“Therefore, as God’s chosen people, holy and dearly loved, clothe yourselves with compassion, kindness, humility, gentleness and patience. Bear with each other and forgive whatever grievances you may have against one another. Forgive as the Lord forgave you. And over all these virtues put on love, which binds them all together in perfect unity (Colossians 3:12-14).”
Khalid is an alchemist in who has tried to trick his ruler into believing that he could make gold from other substances. When his deception is discovered, Khalid’s hand is removed as punishment.
Author Kim Stanley Robinson portrays Khalid as a disillusioned, bitter man in his novel “The Years of Rice and Salt”. Khalid begins to care for nothing, and even begins to destroy his precious books and alchemy equipment.
Bahram wants to help his father-in-law Khalid, so he seeks out the local mystic for advice. The sufi tells him that Khalid’s problem is that he has depended soley on his intellect, and now that he has seen its limits he is depressed.
He further tells Bahram:
“Intellect has no real mettle, you see, and at the first real threat, into a hole it scuttles. But love is divine. It comes from the realm of the infinite, and is entrusted to the heart as a gift from God. Love has no calculation in it. ‘God loves you’ is the only possible sentence. So it’s love you must follow to the heart of your father-in-law.”
Bahram follows the msytic’s advice. He begins to take over Khalid’s jobs, which he is neglecting. Bahram keeps his spirit high.
However, Khalid wants no part in this effort to love him. He snarls at any affection, even from his wife, daughter or grandchildren. He is an irritable curmudgeon.
Khalid even balks when Bahram suggests outright during a scientific experiment that love is the unknown force involved in causal chains. He mocks Bahram’s idea, citing the immorality of the religious figures around him.
Bahram and the rest of Khalid’s relatives had to be frustrated. Despite their continued love to the old crank, he continued to resist.
A spiritual mentor of mine told me once that real change is possible, even when someone resists the change. He said that God uses circumstances and suffering to force us to look inward so that we make real and lasting change.
I could be Khalid. I have a good tendency to be a stubborn curmudgeon. It’s a male trait of my family.
Yet, Khalid and I are different in that I at least have tried to affect change. The trying events and suffering God had brought into my life has made me run to God in despair.
I have realized I can’ t think my way out of my problems. If I could do that, my problems would have been solved long ago.
When I overthink the same old stuff, it just becomes like trying to refry the same old egg. It just gets me nowhere.
What I have met when I have run to God is steadfast love. What I have seen in the darkness is the loving light of Christ, and Him waiting for me with open arms.
I have seen the truth of what Jeremiah wrote in the Old Testament in the Bible:
I remember my affliction and my wandering,
the bitterness and the gall.
I well remember them,
and my soul is downcast within me.
Yet this I call to mind
and therefore I have hope:
Because of the LORD’s great love we are not consumed,
for his compassions never fail.
They are new every morning;
great is your faithfulness (Lamentations 3:19-23).”
I have learned a big lesson. I have earned that since God hasn’t given up on me, and has continued to love me despite my denseness, stubborness, and resistance, I should in turn love others like me.
I think of a person I have encountered at work in this regard. This young man after several months continues to resist the efforts made toward him to help him succeed.
I had not seen him for a while, but now he is back in my day-to-day sphere of influence. Last week, when he broke some rules, I strongly rebuked him. I had some recollection in my mind that this fellow had failed when I had tried to help him before.

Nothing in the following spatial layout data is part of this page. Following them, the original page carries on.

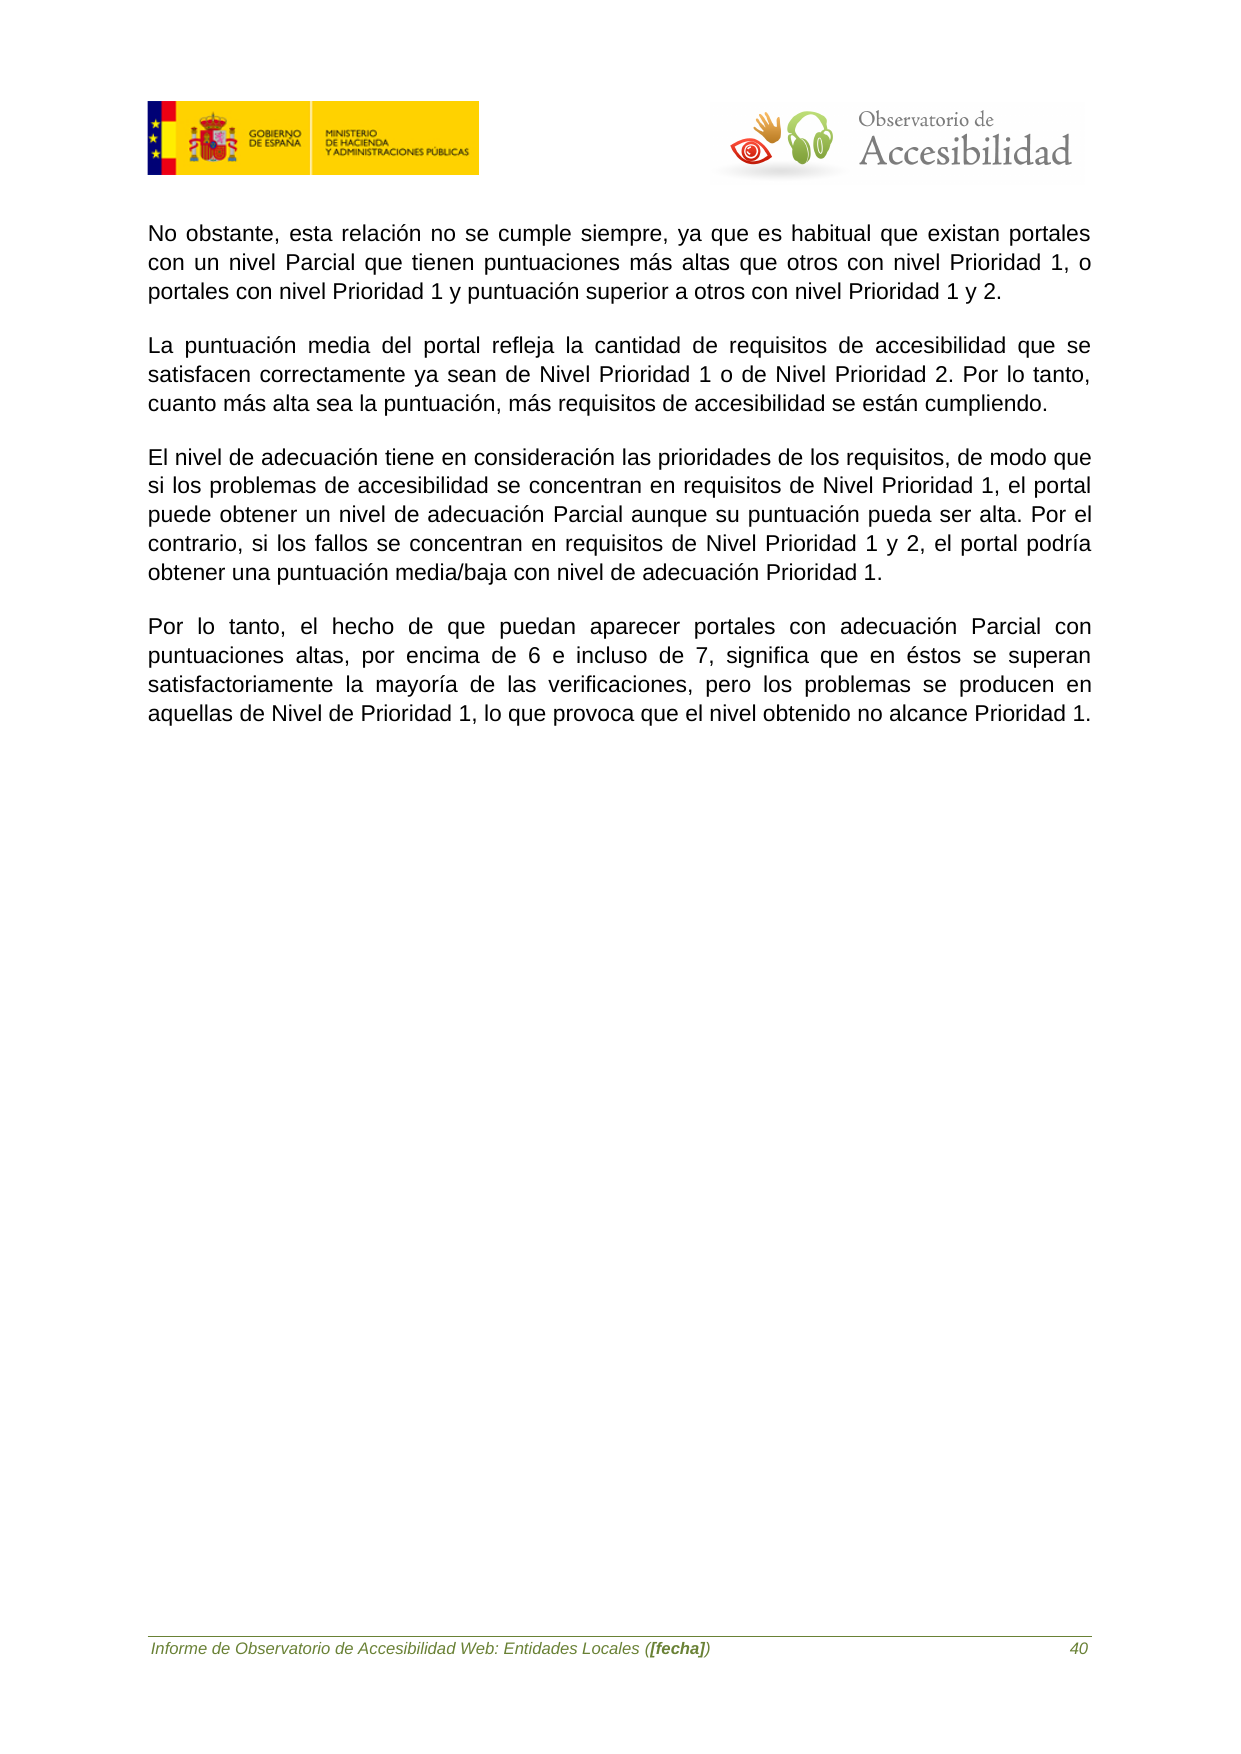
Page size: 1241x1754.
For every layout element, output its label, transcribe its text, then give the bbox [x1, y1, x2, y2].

text La puntuación media del portal refleja la cantidad de requisitos de accesibilidad que se satisfacen correctamente ya sean de Nivel Prioridad 1 o de Nivel Prioridad 2. Por lo tanto, cuanto más alta sea la puntuación, más requisitos de accesibilidad se están cumpliendo. [148, 332, 1092, 416]
text Por lo tanto, el hecho de que puedan aparecer portales con adecuación Parcial con puntuaciones altas, por encima de 6 e incluso de 7, significa que en éstos se superan satisfactoriamente la mayoría de las verificaciones, pero los problemas se producen en aquellas de Nivel de Prioridad 1, lo que provoca que el nivel obtenido no alcance Prioridad 1. [148, 613, 1092, 726]
text No obstante, esta relación no se cumple siempre, ya que es habitual que existan portales con un nivel Parcial que tienen puntuaciones más altas que otros con nivel Prioridad 1, o portales con nivel Prioridad 1 y puntuación superior a otros con nivel Prioridad 1 y 2. [148, 220, 1092, 304]
picture [147, 101, 479, 175]
picture [710, 102, 1086, 185]
text El nivel de adecuación tiene en consideración las prioridades de los requisitos, de modo que si los problemas de accesibilidad se concentran en requisitos de Nivel Prioridad 1, el portal puede obtener un nivel de adecuación Parcial aunque su puntuación pueda ser alta. Por el contrario, si los fallos se concentran en requisitos de Nivel Prioridad 1 y 2, el portal podría obtener una puntuación media/baja con nivel de adecuación Prioridad 1. [148, 443, 1092, 586]
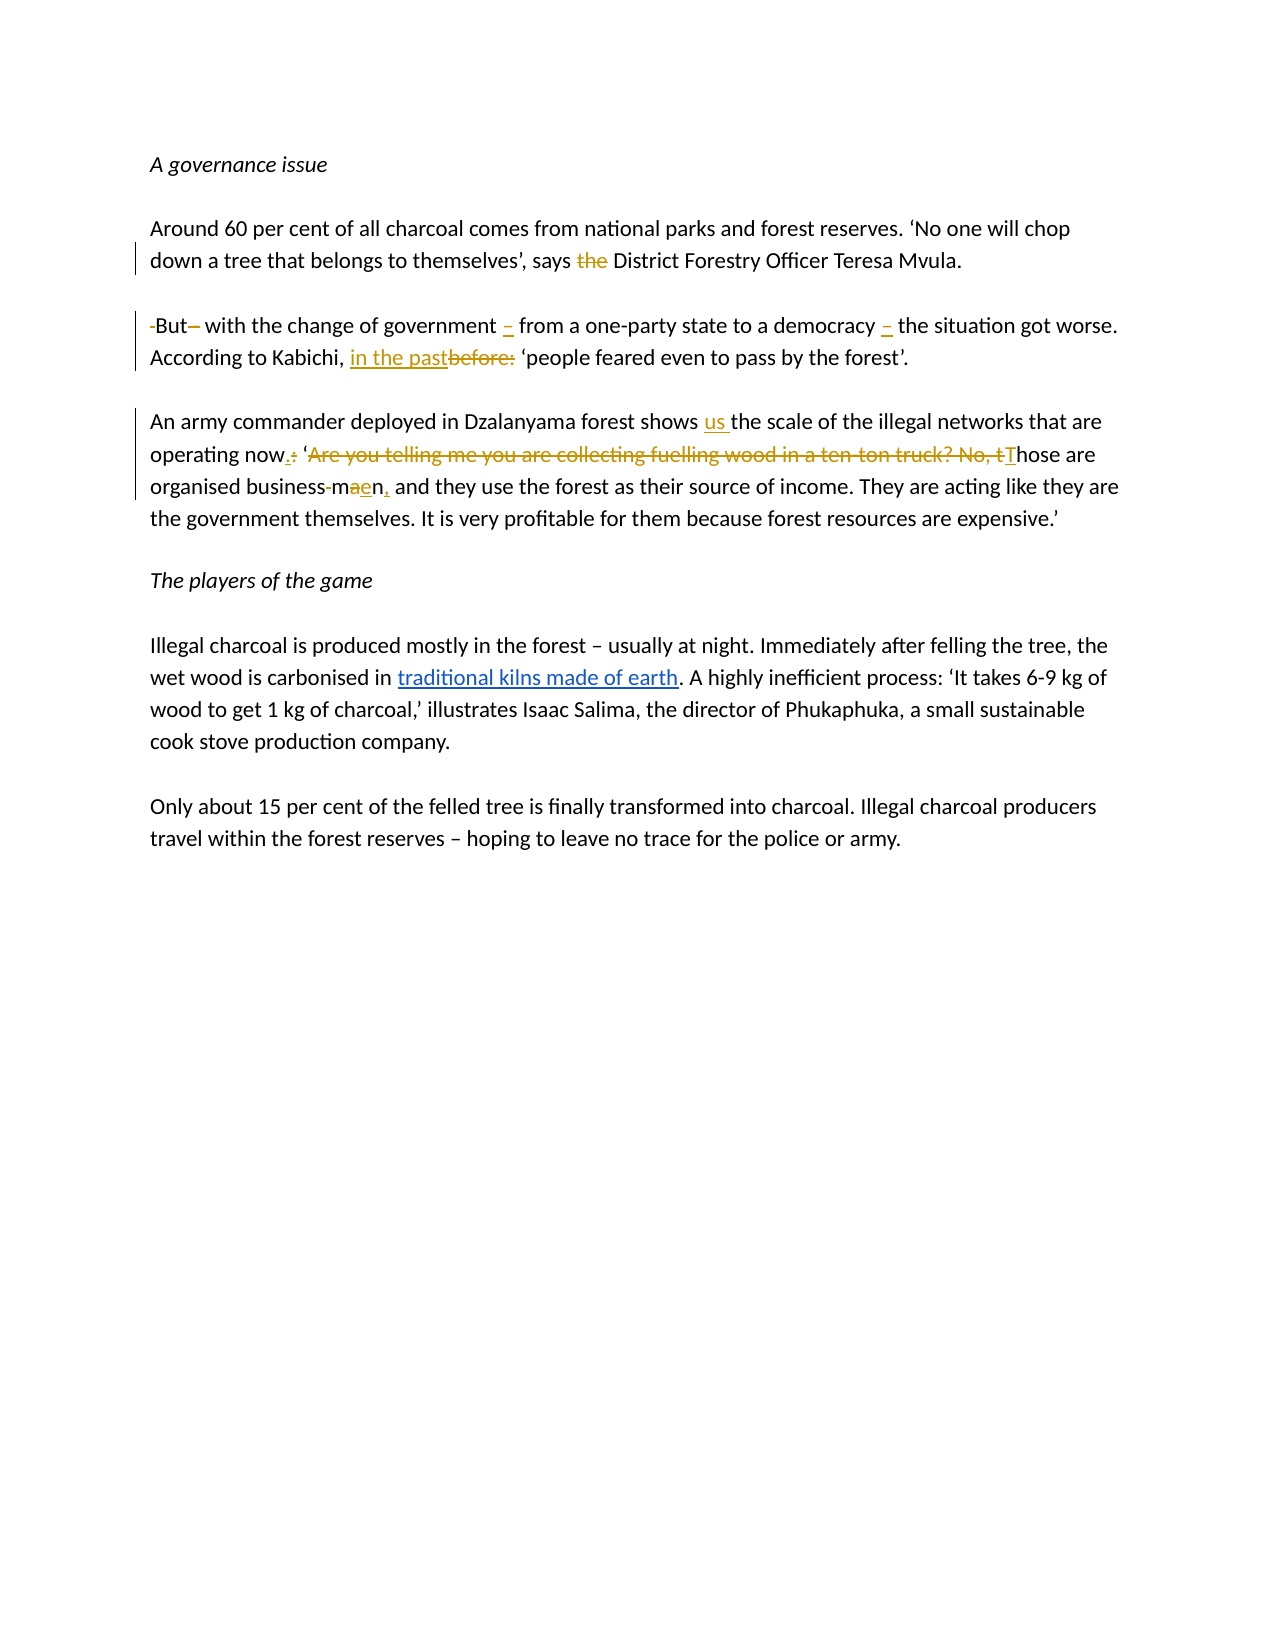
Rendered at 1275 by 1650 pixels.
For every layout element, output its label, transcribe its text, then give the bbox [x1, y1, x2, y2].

text A governance issue [150, 150, 1125, 178]
text An army commander deployed in Dzalanyama forest shows us the scale of the illegal networks that are operating now. ‘Those are organised businessmen, and they use the forest as their source of income. They are acting like they are the government themselves. It is very profitable for them because forest resources are expensive.’ [150, 407, 1125, 532]
text The players of the game [150, 566, 1125, 594]
text But with the change of government – from a one-party state to a democracy – the situation got worse. According to Kabichi, in the past ‘people feared even to pass by the forest’. [150, 311, 1125, 371]
text Only about 15 per cent of the felled tree is finally transformed into charcoal. Illegal charcoal producers travel within the forest reserves – hoping to leave no trace for the police or army. [150, 792, 1125, 852]
text Illegal charcoal is produced mostly in the forest – usually at night. Immediately after felling the tree, the wet wood is carbonised in traditional kilns made of earth. A highly inefficient process: ‘It takes 6-9 kg of wood to get 1 kg of charcoal,’ illustrates Isaac Salima, the director of Phukaphuka, a small sustainable cook stove production company. [150, 631, 1125, 755]
text Around 60 per cent of all charcoal comes from national parks and forest reserves. ‘No one will chop down a tree that belongs to themselves’, says District Forestry Officer Teresa Mvula. [150, 214, 1125, 274]
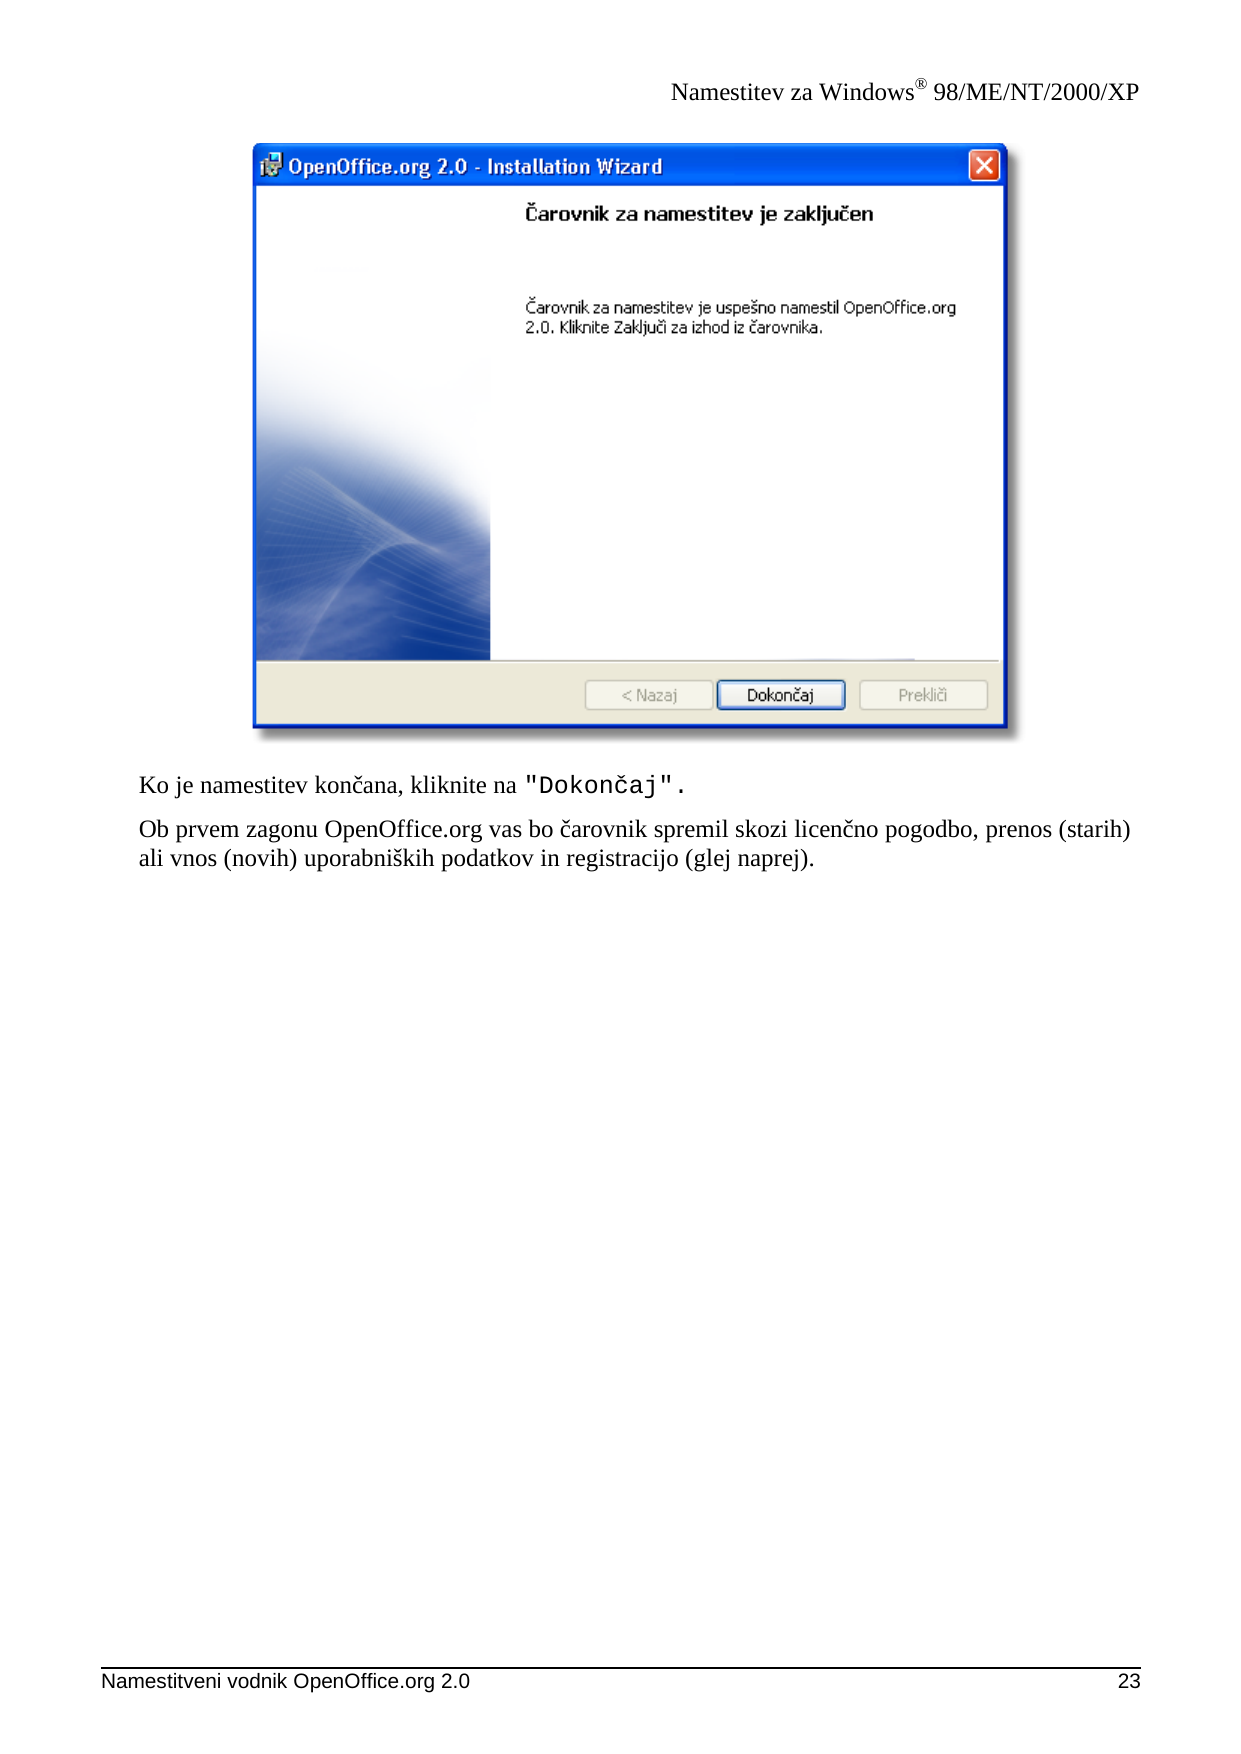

I checked some records, and sure enough he had been with me this summer. I have thought its best that he find another person besides me to help him.
Yet, I am reconsidering this thought to day. Perhaps I ought to try a different approach, the way of love.
My bad temper is not going to work with him. I could see it in his face as I barked.
The wise man of Proverbs says that pleasant words promote instruction, and provide sweetness and healing. He also says that a person who controls his temper and remains patient is better than a combat soldier.
It may be the world’ s way to be a martinet, but it isn’t necessarily God’s. The wise man of Proverbs tells us that there is a way that SEEMS right, but it leads to death. This could very well be true of a harsh approach with the particular indivual I am dealing with at work.
I think the fictional character Bahram has hit on something. Love is the force that holds the whole world together.
Ishouldn’t give up on it even when others don’t want any part of it. God surely hasn’t given up on me. He keeps on loving.